__WHAT THE TASK REQUIRES__. The entries are to be reproduced word for word, with all images left out.

_ _ _ _ _

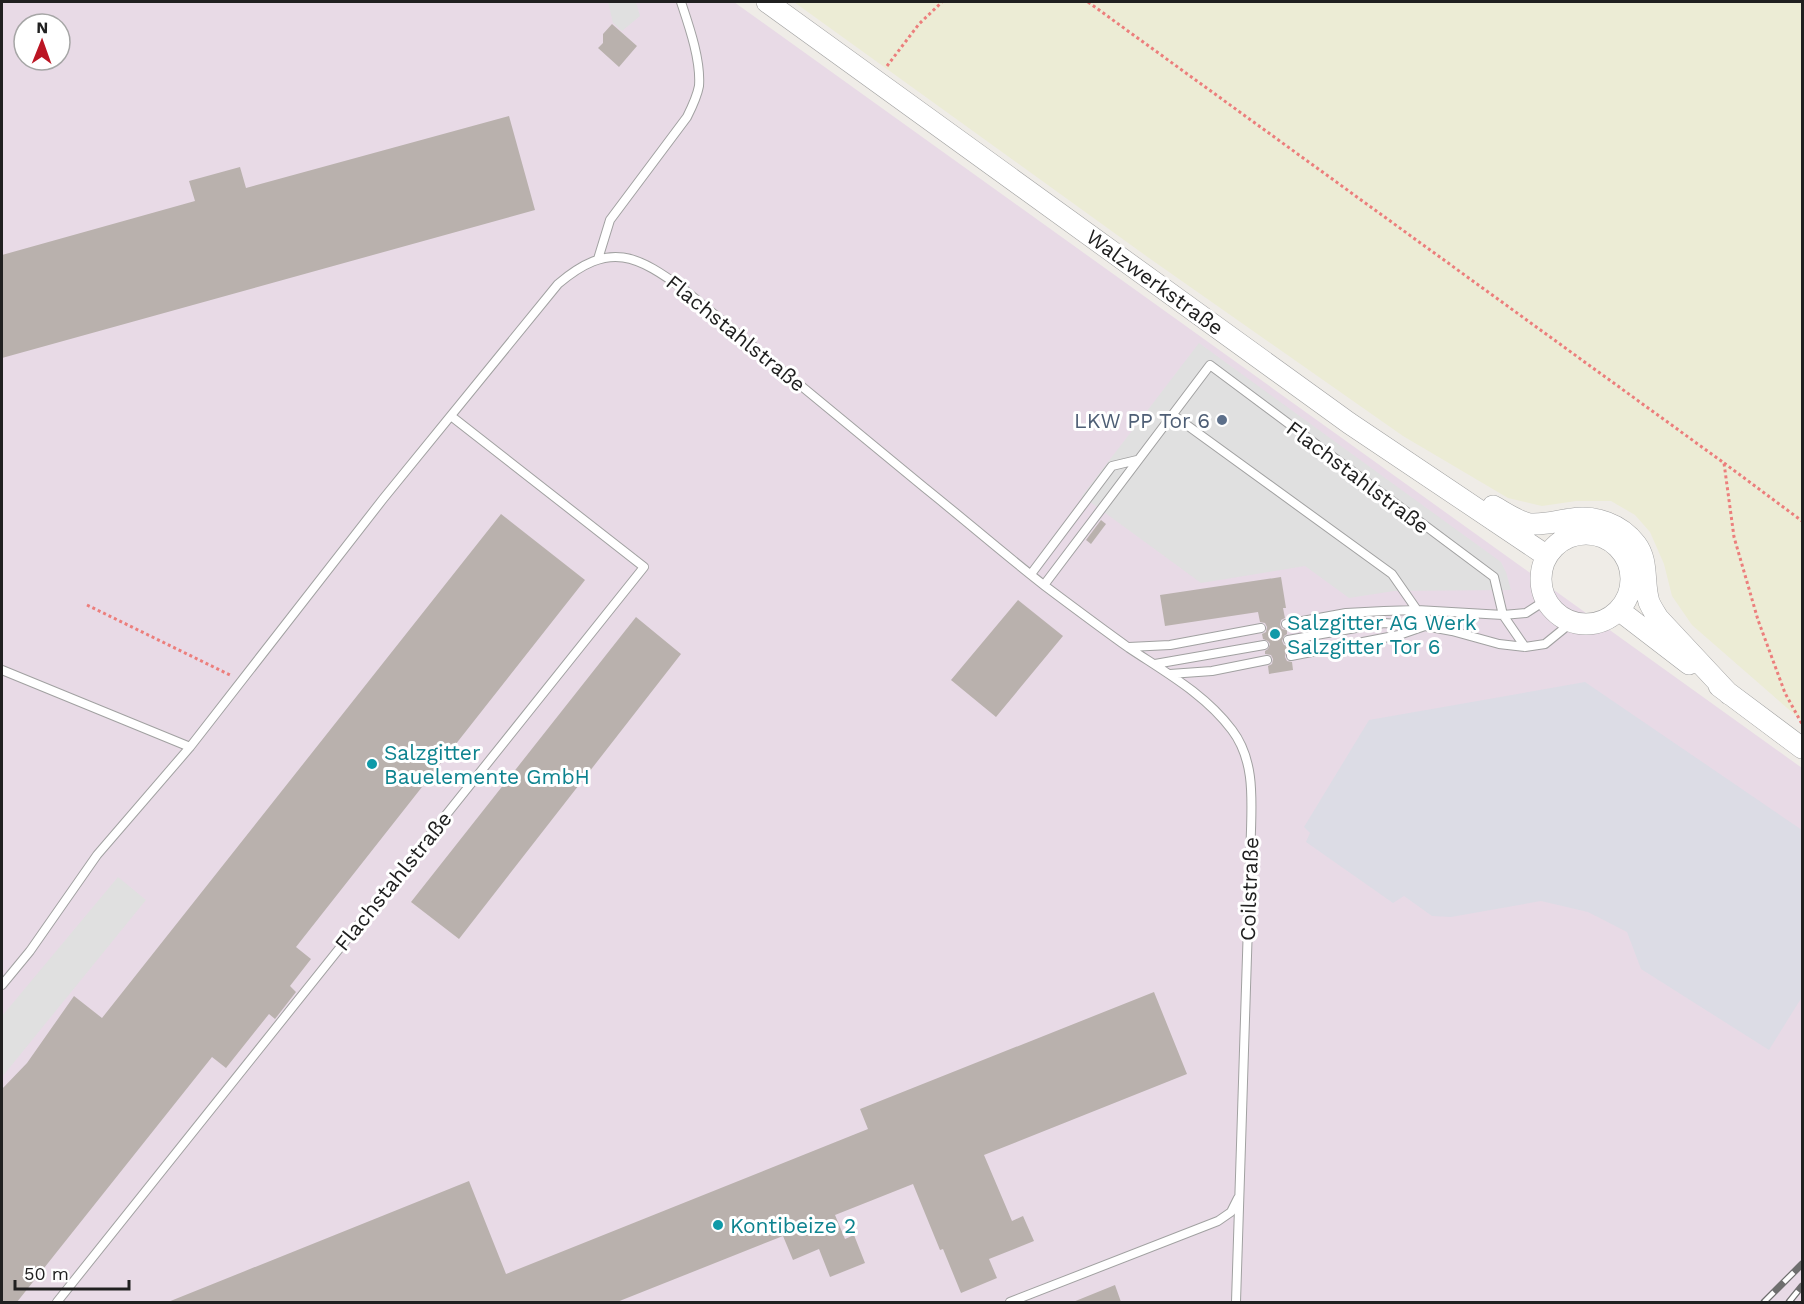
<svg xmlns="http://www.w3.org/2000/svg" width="1804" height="1304" font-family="'Work Sans',sans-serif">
<rect width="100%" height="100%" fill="#efece7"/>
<!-- industrial -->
<path fill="#e8dae6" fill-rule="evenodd" d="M2,2h732l1068,766v534h-1800zM24,24h36v36h-36z"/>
<!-- farmland -->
<path fill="#ececd5" d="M794,2h1008v719l-110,-96 -20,-29 -8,-32 -14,-32 -15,-17 -24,-14h-35l-34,5 -34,-8 -105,-62 -254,-178z"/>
<!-- parking -->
<path fill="#e0e0e0" d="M608,2h28l4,14 -18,15 -9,-8z
M1199,343l302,219 5,10 5,18 -117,1 -45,7 -44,-32 -104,17 -119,-87z
M118,877l28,23 -144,177v-61z"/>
<!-- plaza -->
<path fill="#dcdce5" d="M1585,682l217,148v167l-33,53 -128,-81 -14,-37 -39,-20 -47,-11 -90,16 -19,-1 -28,-20 -11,7 -87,-61 4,-9 -6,-6 65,-107z"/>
<!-- building -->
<path fill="#b9b1ad" d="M612,24l25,22 -18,21 -21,-19 5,-5v-9z
M509,116l26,94 -533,148v-103l193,-54 -6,-20 51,-14 6,21z
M501,514l84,66 -289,367 15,12 -21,27 6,6 -21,27 -6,-5 -43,54 -14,-11 -195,245h-15v-213l25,-26 47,-67 28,22z
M1101,520l5,4 -15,20 -5,-4z
M1281,577l5,31h-3l2,10 -4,2 -1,5 2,4 5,1v4l-3,2 -2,5 2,4 5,1 1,4 -4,2 -1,5 2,4 5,1 1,8 -24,4 -1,-8 4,-2 1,-5 -2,-4 -6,-1v-3l3,-2 2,-5 -2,-3 -5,-2 -1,-5 4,-2 1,-5 -2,-4 -5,-1 -2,-10 -93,14 -5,-31z
M1018,600l45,36 -67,81 -45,-37z
M636,617l45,37 -222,285 -48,-37z
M1154,992l33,82 -203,81 28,66 11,-5 11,25 -45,18 8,19 -36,15 -18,-44 -3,1 -27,-66 -78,31 10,24 9,-4 11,28 -35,14 -11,-28 -26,11 -10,-24 -166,66h-449l301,-121 37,93 362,-145 -8,-20z
M1115,1285l6,17h-48z"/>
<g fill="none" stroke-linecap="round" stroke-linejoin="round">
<!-- service casing -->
<g stroke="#a1a1a1" stroke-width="10">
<path id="service" d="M598,259l12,-39 77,-103c5,-10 10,-20 12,-31 2,-26 -10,-60 -18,-84
M1173,415l219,159 25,36 8,16
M1031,574l81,-108 25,-6
M1044,585l166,-220 284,212 9,38 22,32
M1286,624l60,-11 38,-2 33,-1 86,5 23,-2 20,-13
M1288,640l96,-17 38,3
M1129,647l41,-2 91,-17
M1291,656l108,-21 26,-9 27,5 47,13 26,3 20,-3 27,-22
M1155,664l109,-19
M2,670l188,77
M1170,674l42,-3 55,-11
M2,985l28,-34 67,-96 93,-108 193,-248 175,-215c52,-44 79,-29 128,7 80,66 160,131 239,197 40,32 79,66 120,98 28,21 56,42 84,62 36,24 76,46 103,82 22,29 20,66 19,100l-15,472
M57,1302l587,-735 -193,-151
M1010,1302l208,-81 13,-9 7,-14"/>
</g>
<!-- tertiary casing -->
<g stroke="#a1a1a1" stroke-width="22">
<path id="tertiary" d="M767,2l582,421 198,133
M1493,506c11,6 25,16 37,18 15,1 27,-3 41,-5 24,-4 50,5 65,25 13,17 7,39 13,58 2,5 6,11 9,16l71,76
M1541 579a45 45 0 1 1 90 0a45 45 0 1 1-90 0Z
M1620,611l69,53
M1719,686l83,62"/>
</g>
<!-- path -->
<path stroke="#ec7e7c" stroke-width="3" stroke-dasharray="3 3" stroke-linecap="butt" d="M1088,2l636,461 10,74 24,83 27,73 17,31
M887,66l32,-42 23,-22
M1724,463l78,58
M87,605l145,71"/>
<!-- service -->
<use href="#service" stroke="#fff" stroke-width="8"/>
<!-- tertiary -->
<use href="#tertiary" stroke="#fff" stroke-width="21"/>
<!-- rail casing -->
<g stroke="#6e6e6e" stroke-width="7">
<path id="rail" d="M1764,1302l38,-38
M1789,1302l13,-16"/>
</g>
<!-- rail -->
<use href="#rail" stroke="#fff" stroke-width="4.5" stroke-dasharray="14" stroke-linecap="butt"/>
</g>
<!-- markers -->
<circle fill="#5c6f8a" stroke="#fff" stroke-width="2" cx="1222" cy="420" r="6"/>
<g fill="#0f9aa8" stroke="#fff" stroke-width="2">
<circle cx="1275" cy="634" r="6"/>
<circle cx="372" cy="764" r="6"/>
<circle cx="718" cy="1225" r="6"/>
</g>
<g text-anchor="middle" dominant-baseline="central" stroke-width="6" stroke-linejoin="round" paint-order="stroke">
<!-- street labels -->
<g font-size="21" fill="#202020" stroke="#fff">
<text transform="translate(1155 282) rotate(36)">Walzwerkstraße</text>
<text transform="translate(736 333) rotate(39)">Flachstahlstraße</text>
<text transform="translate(1358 477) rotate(37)">Flachstahlstraße</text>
<text transform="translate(393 881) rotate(-51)">Flachstahlstraße</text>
<text transform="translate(1249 889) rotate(-88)">Coilstraße</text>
</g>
<!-- service labels -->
<g font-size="21" fill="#4e5e75" stroke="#fff" text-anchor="end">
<text x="1210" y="420">LKW PP Tor 6</text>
</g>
<!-- culture labels -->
<g font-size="21" fill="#0d838f" stroke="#fff" text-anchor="start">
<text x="1287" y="622">Salzgitter AG Werk<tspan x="1287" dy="24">Salzgitter Tor 6</tspan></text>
<text x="384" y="752">Salzgitter<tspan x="384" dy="24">Bauelemente GmbH</tspan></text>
<text x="730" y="1225">Kontibeize 2</text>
</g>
</g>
<!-- border -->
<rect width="1804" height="1304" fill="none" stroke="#202020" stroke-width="6"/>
<!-- north arrow -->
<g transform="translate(42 42) rotate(1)"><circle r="28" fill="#ffffff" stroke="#a6a6a6" stroke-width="1.5"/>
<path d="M0-4.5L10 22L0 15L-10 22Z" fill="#bb1523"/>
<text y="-9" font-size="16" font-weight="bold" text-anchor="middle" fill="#202020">N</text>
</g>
<!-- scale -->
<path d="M15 1280v9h114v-9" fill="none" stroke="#202020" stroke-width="3"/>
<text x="24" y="1280" font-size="18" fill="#202020" stroke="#ffffff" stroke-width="4.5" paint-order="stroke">50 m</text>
</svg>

_ _ _ _ _

__SOLUTION FOR THIS TASK__.
<svg xmlns="http://www.w3.org/2000/svg" width="1804" height="1304" font-family="'Work Sans',sans-serif">
<rect width="100%" height="100%" fill="#efece7"/>
<!-- industrial -->
<path fill="#e8dae6" fill-rule="evenodd" d="M2,2h732l1068,766v534h-1800zM24,24h36v36h-36z"/>
<!-- farmland -->
<path fill="#ececd5" d="M794,2h1008v719l-110,-96 -20,-29 -8,-32 -14,-32 -15,-17 -24,-14h-35l-34,5 -34,-8 -105,-62 -254,-178z"/>
<!-- parking -->
<path fill="#e0e0e0" d="M608,2h28l4,14 -18,15 -9,-8z
M1199,343l302,219 5,10 5,18 -117,1 -45,7 -44,-32 -104,17 -119,-87z
M118,877l28,23 -144,177v-61z"/>
<!-- plaza -->
<path fill="#dcdce5" d="M1585,682l217,148v167l-33,53 -128,-81 -14,-37 -39,-20 -47,-11 -90,16 -19,-1 -28,-20 -11,7 -87,-61 4,-9 -6,-6 65,-107z"/>
<!-- building -->
<path fill="#b9b1ad" d="M612,24l25,22 -18,21 -21,-19 5,-5v-9z
M509,116l26,94 -533,148v-103l193,-54 -6,-20 51,-14 6,21z
M501,514l84,66 -289,367 15,12 -21,27 6,6 -21,27 -6,-5 -43,54 -14,-11 -195,245h-15v-213l25,-26 47,-67 28,22z
M1101,520l5,4 -15,20 -5,-4z
M1281,577l5,31h-3l2,10 -4,2 -1,5 2,4 5,1v4l-3,2 -2,5 2,4 5,1 1,4 -4,2 -1,5 2,4 5,1 1,8 -24,4 -1,-8 4,-2 1,-5 -2,-4 -6,-1v-3l3,-2 2,-5 -2,-3 -5,-2 -1,-5 4,-2 1,-5 -2,-4 -5,-1 -2,-10 -93,14 -5,-31z
M1018,600l45,36 -67,81 -45,-37z
M636,617l45,37 -222,285 -48,-37z
M1154,992l33,82 -203,81 28,66 11,-5 11,25 -45,18 8,19 -36,15 -18,-44 -3,1 -27,-66 -78,31 10,24 9,-4 11,28 -35,14 -11,-28 -26,11 -10,-24 -166,66h-449l301,-121 37,93 362,-145 -8,-20z
M1115,1285l6,17h-48z"/>
<g fill="none" stroke-linecap="round" stroke-linejoin="round">
<!-- service casing -->
<g stroke="#a1a1a1" stroke-width="10">
<path id="service" d="M598,259l12,-39 77,-103c5,-10 10,-20 12,-31 2,-26 -10,-60 -18,-84
M1173,415l219,159 25,36 8,16
M1031,574l81,-108 25,-6
M1044,585l166,-220 284,212 9,38 22,32
M1286,624l60,-11 38,-2 33,-1 86,5 23,-2 20,-13
M1288,640l96,-17 38,3
M1129,647l41,-2 91,-17
M1291,656l108,-21 26,-9 27,5 47,13 26,3 20,-3 27,-22
M1155,664l109,-19
M2,670l188,77
M1170,674l42,-3 55,-11
M2,985l28,-34 67,-96 93,-108 193,-248 175,-215c52,-44 79,-29 128,7 80,66 160,131 239,197 40,32 79,66 120,98 28,21 56,42 84,62 36,24 76,46 103,82 22,29 20,66 19,100l-15,472
M57,1302l587,-735 -193,-151
M1010,1302l208,-81 13,-9 7,-14"/>
</g>
<!-- tertiary casing -->
<g stroke="#a1a1a1" stroke-width="22">
<path id="tertiary" d="M767,2l582,421 198,133
M1493,506c11,6 25,16 37,18 15,1 27,-3 41,-5 24,-4 50,5 65,25 13,17 7,39 13,58 2,5 6,11 9,16l71,76
M1541 579a45 45 0 1 1 90 0a45 45 0 1 1-90 0Z
M1620,611l69,53
M1719,686l83,62"/>
</g>
<!-- path -->
<path stroke="#ec7e7c" stroke-width="3" stroke-dasharray="3 3" stroke-linecap="butt" d="M1088,2l636,461 10,74 24,83 27,73 17,31
M887,66l32,-42 23,-22
M1724,463l78,58
M87,605l145,71"/>
<!-- service -->
<use href="#service" stroke="#fff" stroke-width="8"/>
<!-- tertiary -->
<use href="#tertiary" stroke="#fff" stroke-width="21"/>
<!-- rail casing -->
<g stroke="#6e6e6e" stroke-width="7">
<path id="rail" d="M1764,1302l38,-38
M1789,1302l13,-16"/>
</g>
<!-- rail -->
<use href="#rail" stroke="#fff" stroke-width="4.5" stroke-dasharray="14" stroke-linecap="butt"/>
</g>
<!-- markers -->
<circle fill="#5c6f8a" stroke="#fff" stroke-width="2" cx="1222" cy="420" r="6"/>
<g fill="#0f9aa8" stroke="#fff" stroke-width="2">
<circle cx="1275" cy="634" r="6"/>
<circle cx="372" cy="764" r="6"/>
<circle cx="718" cy="1225" r="6"/>
</g>
<g text-anchor="middle" dominant-baseline="central" stroke-width="6" stroke-linejoin="round" paint-order="stroke">
<!-- street labels -->
<g font-size="21" fill="#202020" stroke="#fff">
<text transform="translate(1155 282) rotate(36)">Walzwerkstraße</text>
<text transform="translate(736 333) rotate(39)">Flachstahlstraße</text>
<text transform="translate(1358 477) rotate(37)">Flachstahlstraße</text>
<text transform="translate(393 881) rotate(-51)">Flachstahlstraße</text>
<text transform="translate(1249 889) rotate(-88)">Coilstraße</text>
</g>
<!-- service labels -->
<g font-size="21" fill="#4e5e75" stroke="#fff" text-anchor="end">
<text x="1210" y="420">LKW PP Tor 6</text>
</g>
<!-- culture labels -->
<g font-size="21" fill="#0d838f" stroke="#fff" text-anchor="start">
<text x="1287" y="622">Salzgitter AG Werk<tspan x="1287" dy="24">Salzgitter Tor 6</tspan></text>
<text x="384" y="752">Salzgitter<tspan x="384" dy="24">Bauelemente GmbH</tspan></text>
<text x="730" y="1225">Kontibeize 2</text>
</g>
</g>
<!-- border -->
<rect width="1804" height="1304" fill="none" stroke="#202020" stroke-width="6"/>
<!-- north arrow -->
<g transform="translate(42 42) rotate(1)"><circle r="28" fill="#ffffff" stroke="#a6a6a6" stroke-width="1.5"/>
<path d="M0-4.5L10 22L0 15L-10 22Z" fill="#bb1523"/>
<text y="-9" font-size="16" font-weight="bold" text-anchor="middle" fill="#202020">N</text>
</g>
<!-- scale -->
<path d="M15 1280v9h114v-9" fill="none" stroke="#202020" stroke-width="3"/>
<text x="24" y="1280" font-size="18" fill="#202020" stroke="#ffffff" stroke-width="4.5" paint-order="stroke">50 m</text>
</svg>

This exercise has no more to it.